Illustration by Dirk Wouters on PIxabay
I had the opportunity to attend Enterprise Agility University’s prompt engineering course in April. The course provided a helpful agility lens through which to view efforts on how to make large language models useful. An LLM in this current enterprise context is like a herd of unruly sheep—you need plenty of herding dogs and fencing to manage the herd.
The bigger the herd, the more dogs and fencing you need. The EAU prompt engineering textbook provided with the course listed 18 categories of prompt engineering techniques. Many of these are reasoning and knowledge creation oriented.

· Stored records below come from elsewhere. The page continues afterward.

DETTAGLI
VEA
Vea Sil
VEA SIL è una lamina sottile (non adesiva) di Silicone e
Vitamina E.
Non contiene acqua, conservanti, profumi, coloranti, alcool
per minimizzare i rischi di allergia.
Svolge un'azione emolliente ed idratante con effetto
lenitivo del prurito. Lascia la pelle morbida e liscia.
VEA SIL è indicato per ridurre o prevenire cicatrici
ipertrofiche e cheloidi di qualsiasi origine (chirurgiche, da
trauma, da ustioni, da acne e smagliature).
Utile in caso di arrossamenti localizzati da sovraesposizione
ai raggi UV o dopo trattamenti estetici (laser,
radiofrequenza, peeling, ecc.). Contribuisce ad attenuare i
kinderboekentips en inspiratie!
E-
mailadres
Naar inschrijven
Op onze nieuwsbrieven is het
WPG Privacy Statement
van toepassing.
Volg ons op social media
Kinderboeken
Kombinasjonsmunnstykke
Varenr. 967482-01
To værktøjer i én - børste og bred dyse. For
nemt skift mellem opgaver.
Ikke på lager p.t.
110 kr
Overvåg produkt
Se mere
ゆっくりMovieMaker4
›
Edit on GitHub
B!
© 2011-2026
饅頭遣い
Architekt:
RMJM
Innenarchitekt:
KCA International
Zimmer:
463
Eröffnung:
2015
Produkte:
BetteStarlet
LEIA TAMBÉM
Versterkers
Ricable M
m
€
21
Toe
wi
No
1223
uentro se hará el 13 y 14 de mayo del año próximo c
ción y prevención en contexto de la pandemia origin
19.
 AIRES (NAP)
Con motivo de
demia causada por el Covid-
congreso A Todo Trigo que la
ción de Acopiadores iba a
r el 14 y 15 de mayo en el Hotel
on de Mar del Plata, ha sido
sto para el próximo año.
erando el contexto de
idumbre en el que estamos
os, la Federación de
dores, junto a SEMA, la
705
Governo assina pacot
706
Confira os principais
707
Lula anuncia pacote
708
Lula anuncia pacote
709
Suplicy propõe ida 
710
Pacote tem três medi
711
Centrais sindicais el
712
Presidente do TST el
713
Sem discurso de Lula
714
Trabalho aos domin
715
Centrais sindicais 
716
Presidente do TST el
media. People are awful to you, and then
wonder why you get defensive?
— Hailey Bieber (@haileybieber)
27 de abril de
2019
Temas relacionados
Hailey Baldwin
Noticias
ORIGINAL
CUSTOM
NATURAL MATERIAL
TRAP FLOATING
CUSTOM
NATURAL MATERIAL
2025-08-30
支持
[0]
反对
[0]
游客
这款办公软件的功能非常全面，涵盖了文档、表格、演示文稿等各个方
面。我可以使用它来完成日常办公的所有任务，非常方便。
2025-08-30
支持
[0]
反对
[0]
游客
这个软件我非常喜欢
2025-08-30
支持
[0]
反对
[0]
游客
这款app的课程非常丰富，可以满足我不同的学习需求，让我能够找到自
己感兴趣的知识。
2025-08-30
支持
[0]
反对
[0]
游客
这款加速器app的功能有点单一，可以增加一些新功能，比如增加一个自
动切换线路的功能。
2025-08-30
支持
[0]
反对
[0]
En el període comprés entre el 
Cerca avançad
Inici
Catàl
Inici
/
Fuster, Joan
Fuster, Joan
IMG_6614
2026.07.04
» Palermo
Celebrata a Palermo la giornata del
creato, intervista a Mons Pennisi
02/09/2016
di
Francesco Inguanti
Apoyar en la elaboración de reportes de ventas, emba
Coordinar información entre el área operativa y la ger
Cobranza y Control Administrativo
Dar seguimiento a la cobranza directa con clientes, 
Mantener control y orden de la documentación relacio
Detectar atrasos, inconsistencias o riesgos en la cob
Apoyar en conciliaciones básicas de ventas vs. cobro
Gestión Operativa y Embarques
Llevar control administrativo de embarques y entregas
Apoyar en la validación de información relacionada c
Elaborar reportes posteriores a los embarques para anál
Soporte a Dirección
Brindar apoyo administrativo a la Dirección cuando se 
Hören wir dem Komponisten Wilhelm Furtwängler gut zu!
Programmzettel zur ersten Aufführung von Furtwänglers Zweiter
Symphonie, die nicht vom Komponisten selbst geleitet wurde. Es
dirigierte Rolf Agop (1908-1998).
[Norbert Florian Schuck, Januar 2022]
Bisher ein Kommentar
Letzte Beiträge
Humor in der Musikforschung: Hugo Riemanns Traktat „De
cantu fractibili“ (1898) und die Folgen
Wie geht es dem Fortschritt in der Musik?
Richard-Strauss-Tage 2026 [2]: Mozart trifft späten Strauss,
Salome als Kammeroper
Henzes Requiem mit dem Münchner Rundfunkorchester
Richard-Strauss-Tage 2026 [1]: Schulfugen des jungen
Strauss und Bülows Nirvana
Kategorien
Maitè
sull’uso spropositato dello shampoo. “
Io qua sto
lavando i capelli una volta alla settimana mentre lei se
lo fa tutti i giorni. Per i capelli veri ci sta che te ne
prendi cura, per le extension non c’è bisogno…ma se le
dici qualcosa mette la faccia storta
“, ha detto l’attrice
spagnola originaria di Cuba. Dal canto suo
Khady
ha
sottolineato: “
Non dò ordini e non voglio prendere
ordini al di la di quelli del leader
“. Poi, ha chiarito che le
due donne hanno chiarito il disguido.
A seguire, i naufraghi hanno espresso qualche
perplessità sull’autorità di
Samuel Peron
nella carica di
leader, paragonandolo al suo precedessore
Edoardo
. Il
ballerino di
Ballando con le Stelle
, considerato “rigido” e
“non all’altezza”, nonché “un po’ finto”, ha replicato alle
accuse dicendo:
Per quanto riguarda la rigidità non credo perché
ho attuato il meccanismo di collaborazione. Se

Which begs the question: Shouldn’t most reasoning be part of the main data input, rather than delivered ad hoc through the prompt? With so much ad hoc input, users are really just doing a glorified version of data entry. I’m not pointing this out as a criticism of EAU’s efforts, but rather as an evident shortcoming of LLMs in general.
The main question given such shortcomings is how to infuse more intelligence into LLMs. The obvious answer from a data layer perspective is to start with explicitly intelligent data, because we clearly confront a garbage in/garbage out scenario otherwise when it comes to any kind of statistical machine learning.
We’re simply having to deal with a lot of unnecessary stupidity on the part of LLMs and their agents via the human interface because the inputs aren’t explicitly contextualized. They’re either not explicitly relevant, or they’re ambiguous.
For enterprise use, the outputs aren’t useful often enough because the Retrieval Augmented Generation (RAG) approach used isn’t helpful enough. That’s not to mention what’s been scraped and labeled off the web as model training data.
Why is truly, explicitly contextualized data so important to the success of LLMs? We don’t want machines to have to guess more than they have to. In the current piles of scraped, labeled, compressed and tensored data that are used as LLM inputs, machines have to guess which context is meant (from the input) and which context is needed (for the output). Vector embeddings as an adjunct aren’t enough to solve the contextualization problem, because they are themselves lossy.
As I pointed out in a previous post (https://www.datasciencecentral.com/data-management-implications-of-the-ai-act/), intelligent data is data that describes itself so that machines don’t have to guess what the data means. With machines, as we all know, you have to be Captain Obvious. We train machines with data. What that data says therefore has to be obvious to the machines.
For valid, useful machine interpretations of data, the meaning of the data has to be explicit. For the data to be explicit, we need to eliminate ambiguity. Eliminating ambiguity implies a much more complete and articulated contextualization of the data than the “context” generally referred to in LLMs. And yet, companies can give a huge boost to the creation of this richer context with the help of a thoughtful approach that augments logically connected knowledge graph development with machine learning.
Data fitness: A digital twins example
Once you’ve mastered the ability to create intelligent data, data can take on a much larger role in enterprise transformation. Data becomes the driver. Thus the term “data driven”.
What data as the driver really implies in a fully digitized world is that continuous improvement happens by using the data for both prediction and control. In a business context, the activity of the physical world, past, present and future, is mirrored in the form of “digital twins”. Each of these twins models a different activity.
A twin among many other things predicts future behavior of the activity. Then the predictions, also in data form, help to optimize that activity.
More broadly, a twin paints the picture of each activity in motion and allows the interaction with other twins, even across organizations.
Consider the example of intelligent IoT system provider Iotics’ work with Portsmouth Ports in the UK, a part of the Sea Change project. Iotics helped the port authority install networked sensor nodes at various places across the geography in order to monitor air quality, as a part of a compliance effort to reduce pollution.
Port areas must deal with a heavy concentration of pollutants, because they’re where multiple forms of transportation come together to move goods from sea to land, land to sea, and inland over land. Both workers and local residents suffer from pollution exposure.
Iotics’ solution blends intelligent digital twins and agents to capture, integrate and share the information from the port network’s various sensor nodes. Each node’s twin includes a knowledge subgraph. Software agents manage the messaging from these subgraphs and make it possible for subscribers to the network to obtain specific, time- and location-stamped measurements of most relevance to each subscriber.
For instance, a shipping company can review the measurements and determine its own fleet’s pollution footprint, including where, when and what kind of pollutant emitted is of most concern, which ship is the most problematic, etc. Armed with this information, the firm can tackle the problem of reducing pollution levels, as well as being able in future to demonstrate success in doing so.
Data fitness broadens agility initiative potential
Much of the advantage of the Iotics solution at Portsmouth Ports has to do with a superior system design, advanced data architecture, close partner collaboration and thoughtful standards-based technology selection. The right semantic knowledge graph technology implemented in the right way makes it possible to maximize the impact of data collection efforts on port-wide transformation. This kind of data layer transformation lifts all boats.